Massacres au Mali : l’armée et les milices dozos visent des civils dans la région de Ségou
Dans le centre du Mali, l’armée et des milices alliées ont perpétré une série d’exactions meurtrières les 2 et 13 octobre derniers, ciblant délibérément des civils dans deux villages de la région de Ségou. Selon des enquêtes locales, au moins 31 personnes ont été tuées lors de ces attaques, tandis que des habitations ont été réduites en cendres.
Des exécutions sommaires dans les villages de Kamona et Balle
Le 2 octobre, des soldats des Forces armées maliennes (FAMA), accompagnés de miliciens dozos — des chasseurs traditionnels bambaras intégrés aux opérations de contre-terrorisme depuis dix ans —, ont investi le village de Kamona. Sous prétexte de collaboration avec le Groupe de soutien à l’islam et aux musulmans (GSIM, affilié à Al-Qaïda), ils ont exécuté sommairement au moins 21 hommes. Une dizaine de cases ont également été incendiées, principalement celles appartenant à des membres de l’ethnie peule. Des témoins ont confirmé que les militaires et leurs alliés avaient traqué et abattu les villageois après les avoir accusés de soutenir les groupes djihadistes.
Parmi les victimes figuraient des hommes âgés de 20 à 65 ans. Un survivant a témoigné : « Ceux qui n’ont pu fuir ont été rassemblés et abattus sans autre forme de procès ». Les corps de 17 hommes ont été retrouvés sous un arbre, tandis que quatre autres gisaient plus au nord, criblés de balles. Les habitants ont indiqué que d’autres exécutions avaient eu lieu dans la brousse, mais qu’ils n’avaient osé vérifier par crainte d’un retour des assaillants.

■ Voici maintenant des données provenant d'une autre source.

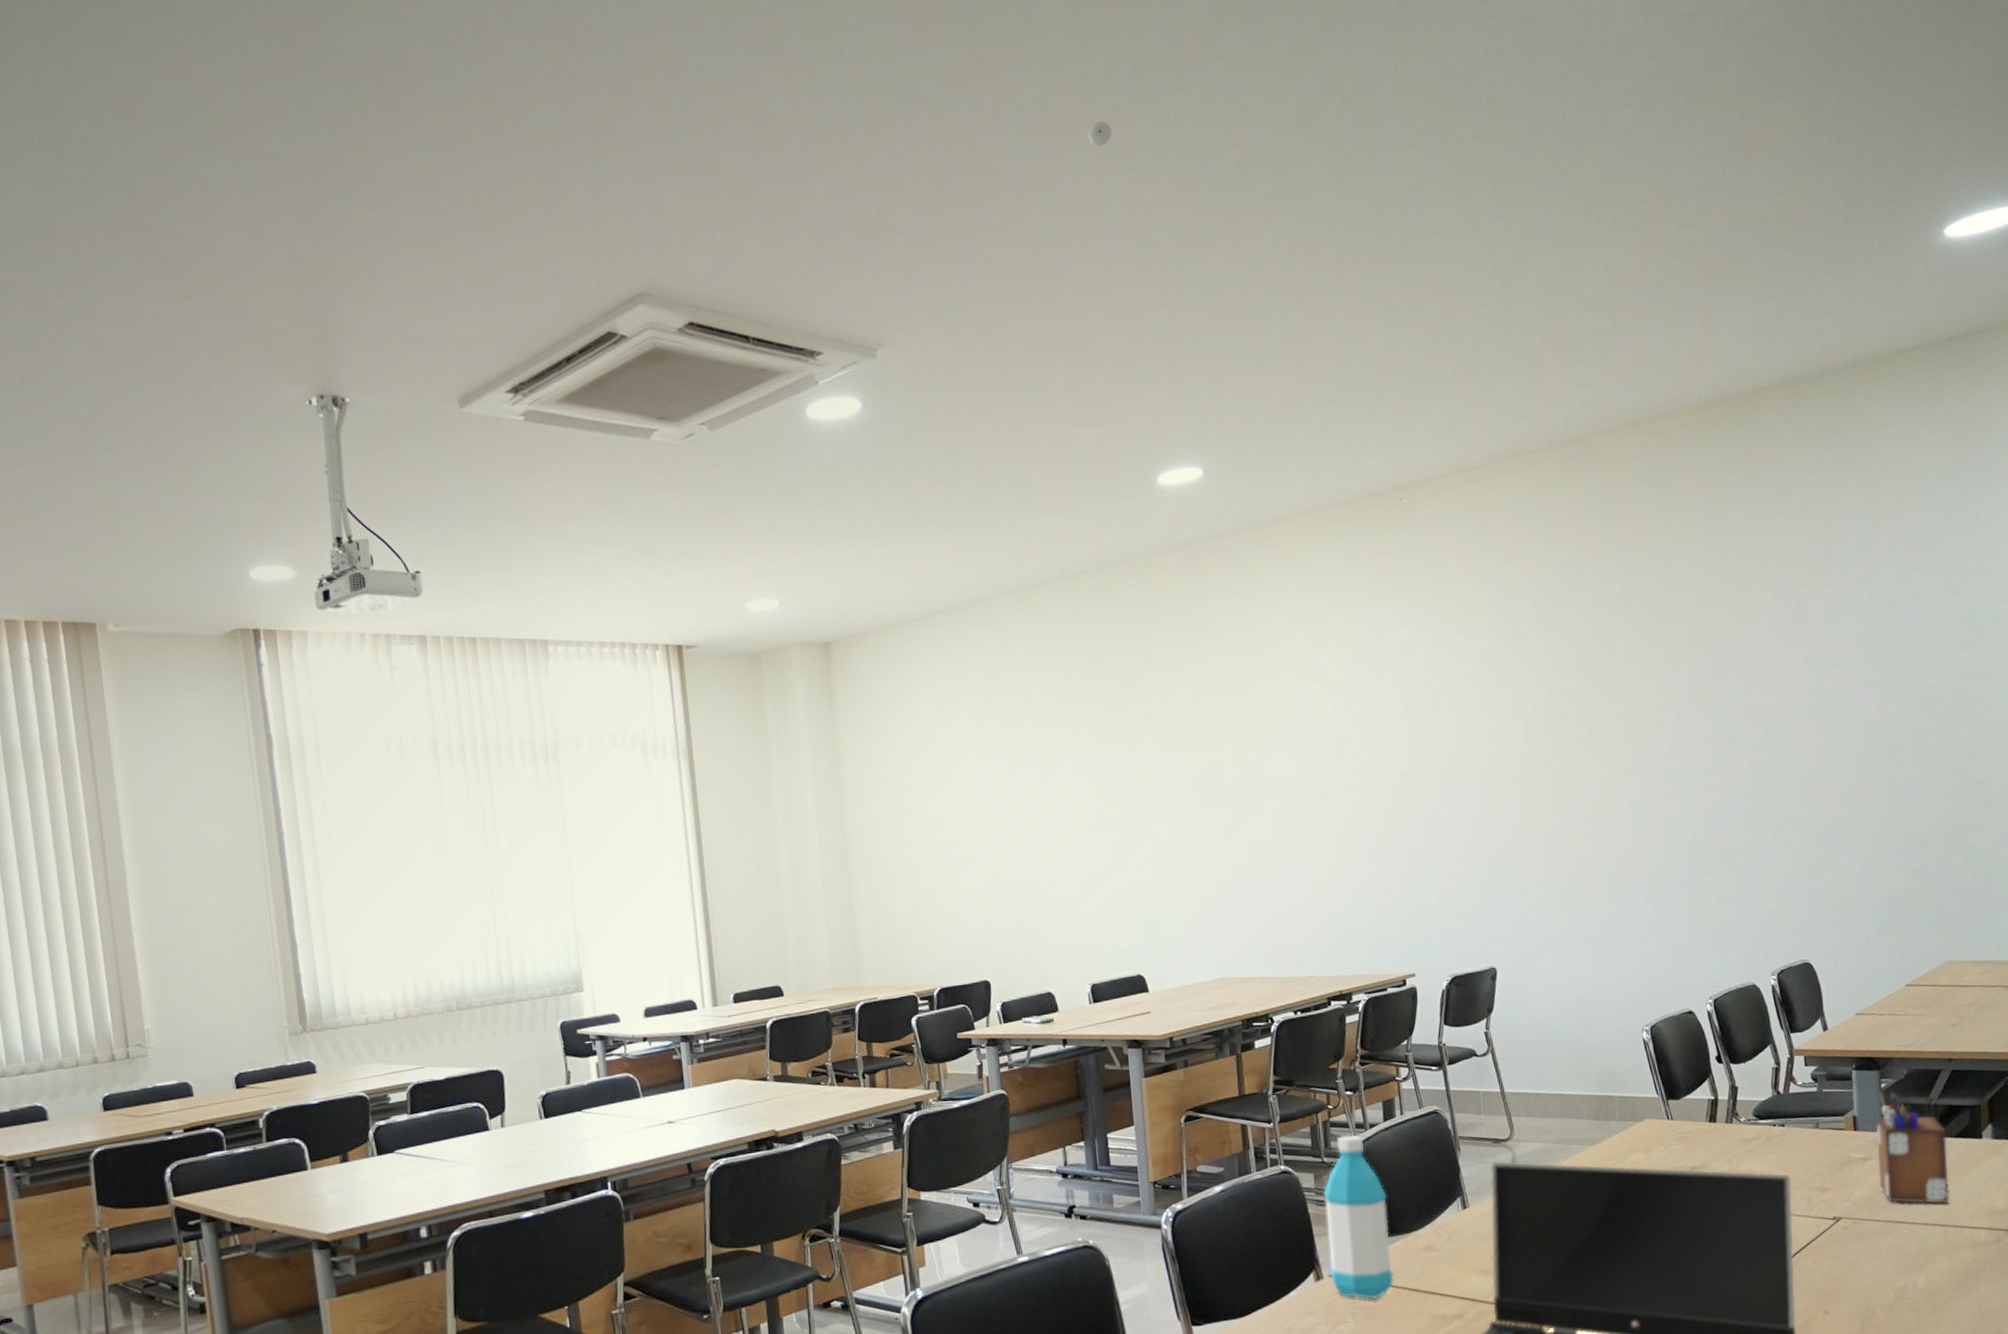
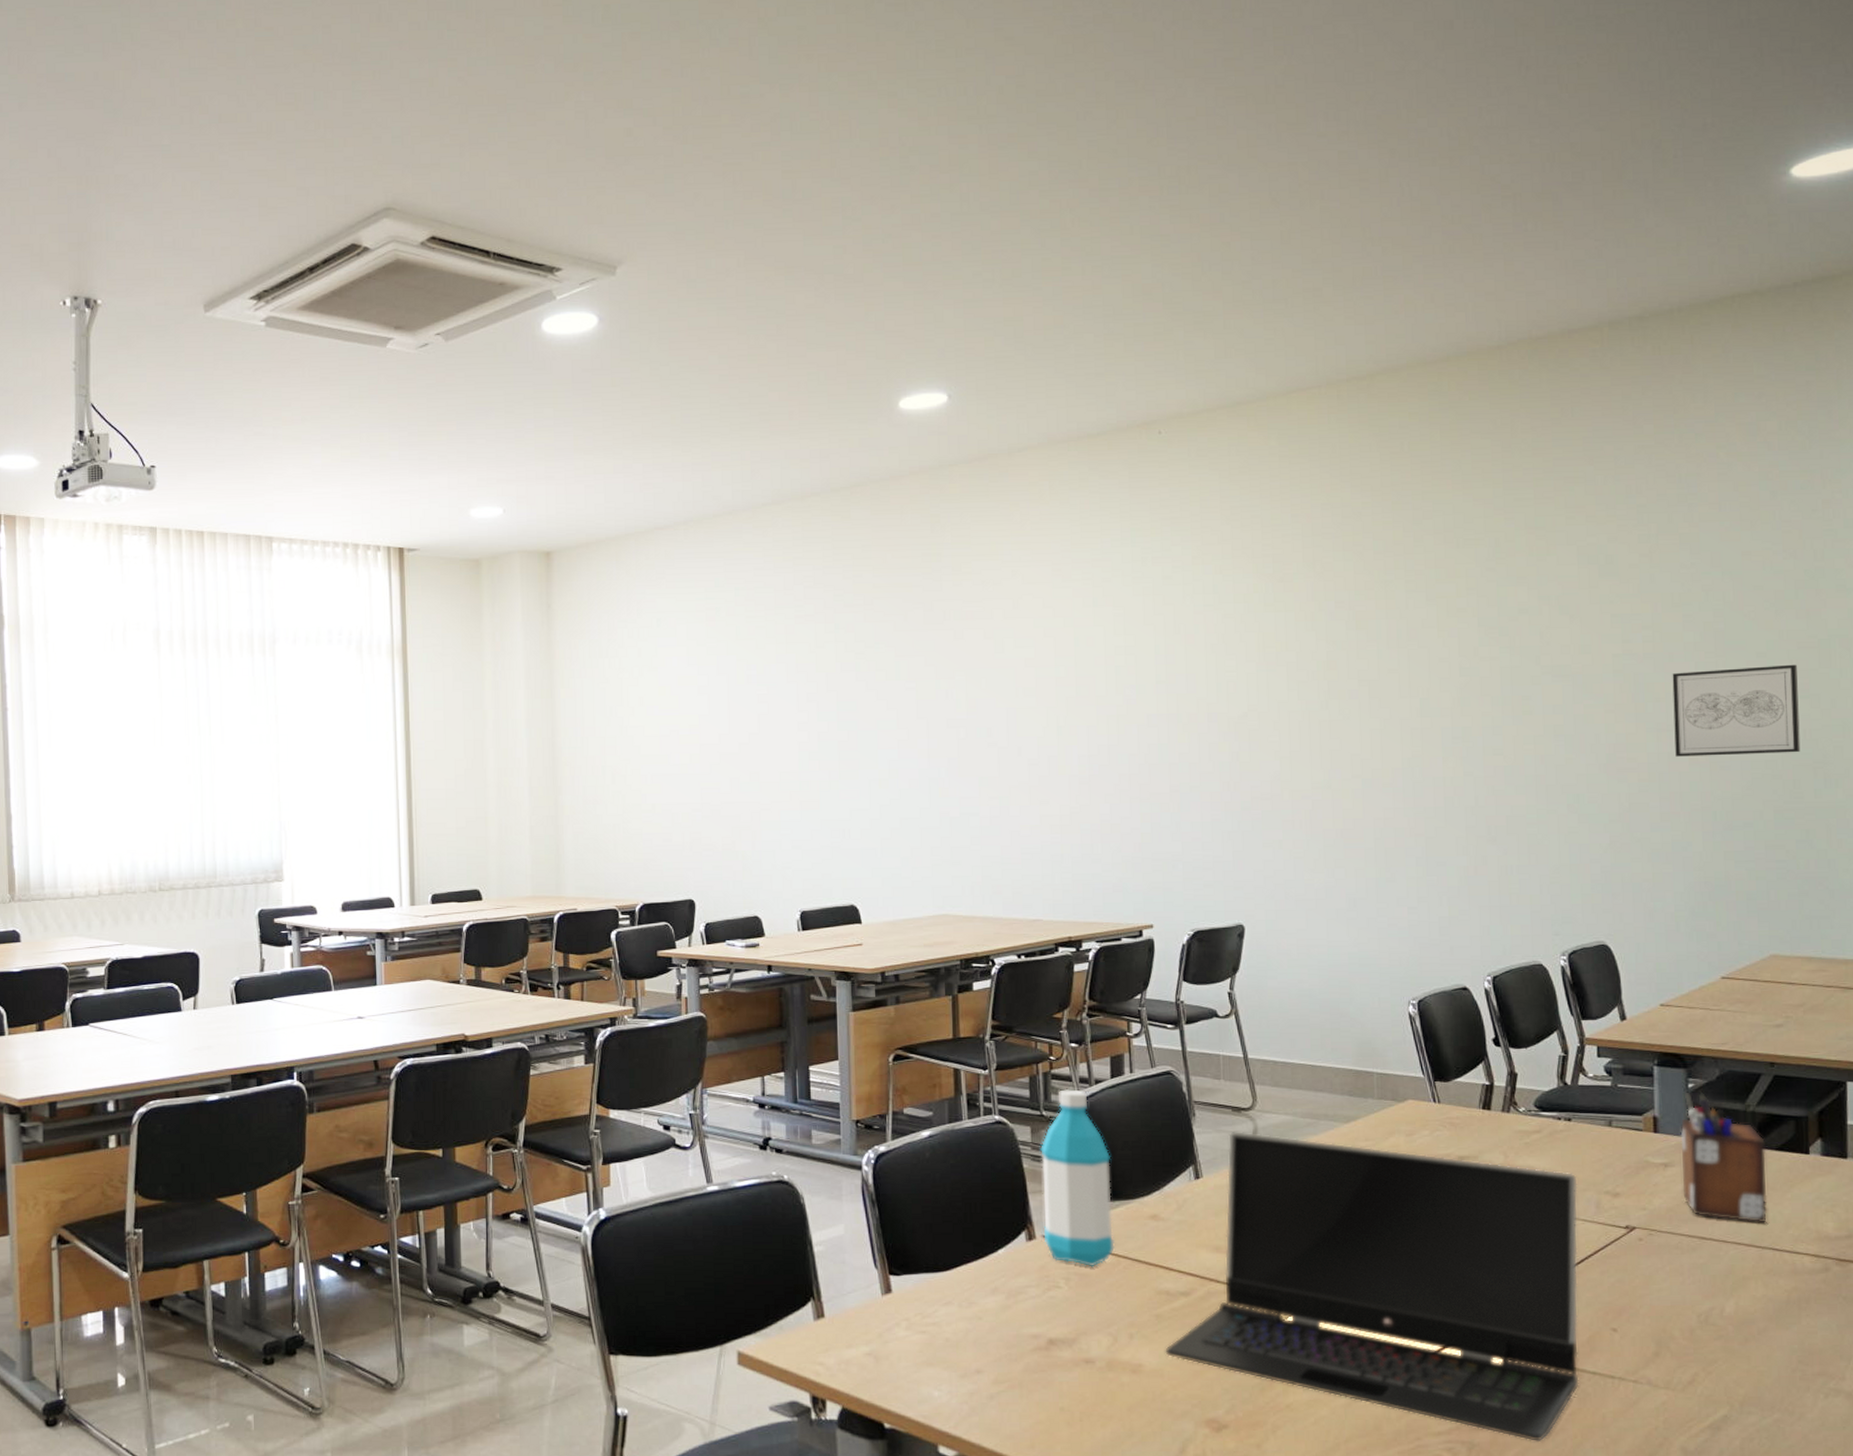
smoke detector: present [1088,121,1112,146] -> none [845,48,870,73]
wall art: none [1857,694,1966,785] -> present [1672,664,1801,757]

Le 13 octobre, une opération similaire a visé le village de Balle, situé à environ 55 kilomètres de Kamona. Cinq pick-ups militaires et une trentaine de motos pilotées par des miliciens dozos ont fait irruption dans la localité. Selon des habitants, l’armée a abattu 10 civils, dont une femme de 55 ans, et volé plus d’une centaine de têtes de bétail. Un témoin de 24 ans a décrit la scène : « J’ai vu les soldats frapper les hommes au porte-à-porte avant d’entendre des rafales de fusil ». Les corps des victimes, dont certains présentaient des fractures aux membres, ont été retrouvés entassés au centre du village.
Une impunité qui nourrit les cycles de violence
Les habitants des deux villages ont expliqué que le GSIM contrôlait la région depuis des années. À Balle, les habitants payaient une taxe islamique (zakat) et réglaient leurs litiges via les djihadistes, faute de présence des forces de l’ordre. « L’armée ne fait aucune distinction entre eux et nous. Elle nous considère tous comme des terroristes », a dénoncé un villageois. Cette confusion délibérée alimente les tensions et aggrave la méfiance envers les autorités.
Les exactions surviennent dans un contexte de montée des tensions au Mali, où le GSIM a intensifié ses attaques autour de Bamako depuis septembre, perturbant gravement l’approvisionnement en carburant de la capitale. En réaction, les autorités militaires ont temporairement fermé les écoles et universités, aggravant la crise humanitaire.
Violations du droit international et absence de justice
Les attaques contre des civils violent le droit international humanitaire, notamment l’article 3 commun aux Conventions de Genève, qui interdit les meurtres, traitements cruels et attaques dirigées contre des populations non combattantes. Malgré cela, les responsables de ces crimes restent impunis. Le Mali, bien qu’ayant quitté la Cour pénale internationale (CPI) en 2025, reste lié au Statut de Rome jusqu’en 2026. Une enquête de la CPI sur les crimes de guerre commis depuis 2012 est toujours en cours.
L’Union africaine (UA), malgré son mandat de promotion de la paix, n’a pris aucune mesure concrète face à l’escalade de la violence. « Le Conseil de paix et de sécurité de l’UA doit faire de ce conflit une priorité absolue », a souligné une source proche du dossier. « Des réunions régulières, une diplomatie renforcée et une coordination internationale sont indispensables pour mettre fin à l’impunité ».
Ces massacres rappellent les violences récurrentes perpétrées par l’armée malienne et ses alliés depuis plus d’une décennie. Depuis 2012, le conflit a fait des milliers de morts et déplacé plus de 400 000 personnes. Les deux camps, qu’il s’agisse des forces de sécurité ou des groupes armés, sont régulièrement accusés d’exactions graves, plongeant le pays dans une spirale de vengeance et d’instabilité.